In Chapter V - ‘Confirmation Shmonfirmation', Taleb discusses how we look at evidence and the Round Trip Fallacy. The core lesson of this chapter is that the absence of evidence is not the evidence of absence.
First, The Round Trip Fallacy (‘RTF’) is simple. Let us say you meet Bin Laden for breakfast every day. On none of those days does Bin Laden does he discuss any signs of being a terrorist. What you have, is absence of any evidence pointing to him being a terrorist. However, there is no evidence of absence or in other words, there is no evidence that he is not a terrorist.
Second, Taleb argues that the RTF had benefits in a primitive environment. When most actions had life or death consequences, it was necessary to take quick decisions. Therefore, “Most Killers are wild animals” and “Most Wild Animals are killers” are statements which could be conflated. Consequentially, there was very little difference between those two statements in a primitive environment. Moreover, the human brain is not built for complexity, so the task of understanding the difference between those two sentences is nowhere as important as seeing a wild animal which could be a killer and escaping from it instantaneously. Nuance was not valuable.
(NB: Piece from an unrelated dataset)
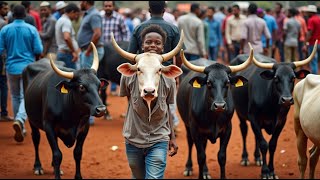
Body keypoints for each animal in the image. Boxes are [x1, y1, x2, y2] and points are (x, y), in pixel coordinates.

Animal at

However, while human society has grown massively, our statistical and logical intuitions have not evolved for a habitat in which such subtleties and nuance have a huge difference.
Third, our knowledge is domain specific and we tend to address problems in the context in which the problem is presented to us. Taleb demonstrates this by showing statisticians who fail to solve basic logic based statistical problems when presented in a different format. He also points out our tendency to look for evidence supporting our claims or confirming our beliefs, the confirmation bias.
One solution that Taleb proposes is negative empiricism. Essentially, the logic of proof by contradiction is sound. While going from individual instances to a general theory in the inductive logic is rifled with errors, using individual contradictions to disprove larger theories is often logically correct. He refers to Karl Popper’s One-sided semiskepticism and argues that falsification, or showing what is wrong or incorrect, especially in grand theories and sharpens our ability to logically analyse the world.
I hope you liked this edition. Looking forward to discuss the remaining chapters in subsequent editions.